A trilemma in functional reactive programming models
19 June, 2023
A few months ago I tried to implement a functional reactive programming library in Rust. It was a good experience, but ultimately I abandoned it due to limitations of Rust that were preventing me from making a system as ergonomic as I would like. However, that's not what this post is about.
The FRP framework I am most familiar with is Reflex, and to start, I mostly tried to copy its semantics. It being Rust, I was determined to make it performant, eventually in constant factors, but to start at least getting the asymptotics right. However I ran into an algorithmic difficulty which led me to question the semantics exposed by Reflex and other similar frameworks. That's what this post is about.

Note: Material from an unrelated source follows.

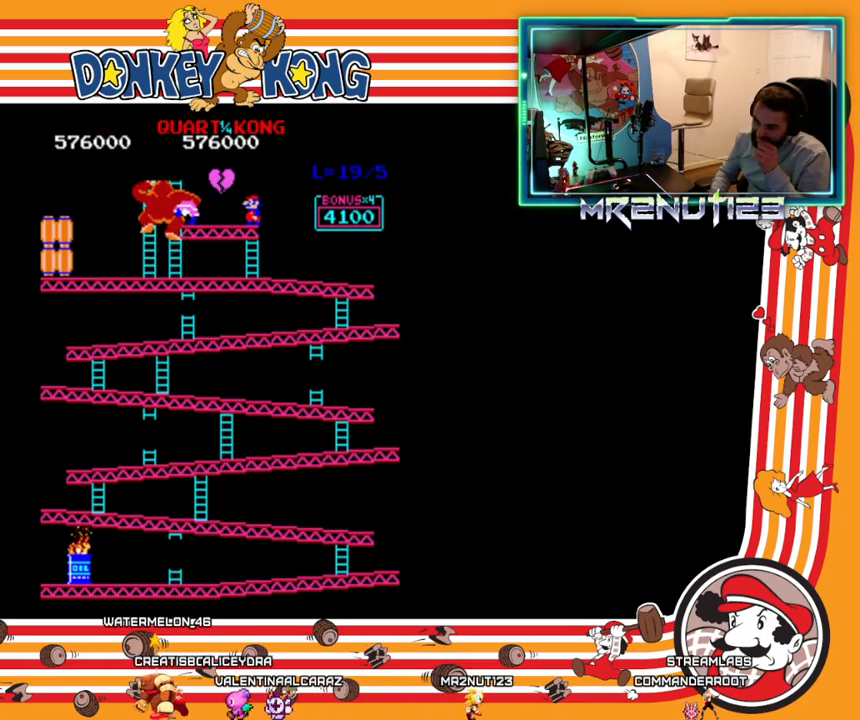
{"buttons": [], "events": []}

Eventually I concluded that there are a variety of alternate semantics that are both easier to implement and more efficient, without losing any important expressivity (at least for GUI use cases).
This post assumes general familiarity with push-based (or hybrid push/pull) higher order FRP like Reflex or Sodium. Note that this is actually a pretty small category. Most older FRP implementations are pull-based (i.e. not efficient at all) and many newer frameworks commonly referred to as FRP (like ReactiveX and its derivatives) lack the semantic foundations which make "true" FRP both very expressive and hard to implement.
I will be using terminology from Reflex but unfortunately this differs quite a bit between different FRP frameworks.
In particular, some systems use Signal
or Stream
for what Reflex calls Event
, but I prefer "event" as it is more intuitive.
However, there is one important potential terminological confusion with the term "event" which deserves clarification.
In mainstream GUI systems, an event usually refers to an occurrence of an abstract potentially-happening thing.
In (first class) FRP, we build a reactive system by using various combinators to construct values that represent the abstract potential behavior of the system.
So an "event" object represents something that may fire with actual concrete values at various points in the program.
(Denotationally, an event for values of type a
is like a mapping Time -> Maybe a
.)
Here "event" always refers to this abstract object, not the concrete occurrence of the event.
Event graphs
Efficient implementations of FRP are primarily concerned with a specific task, that is taking input events (e.g. button clicks) and activating a subset of observable output events.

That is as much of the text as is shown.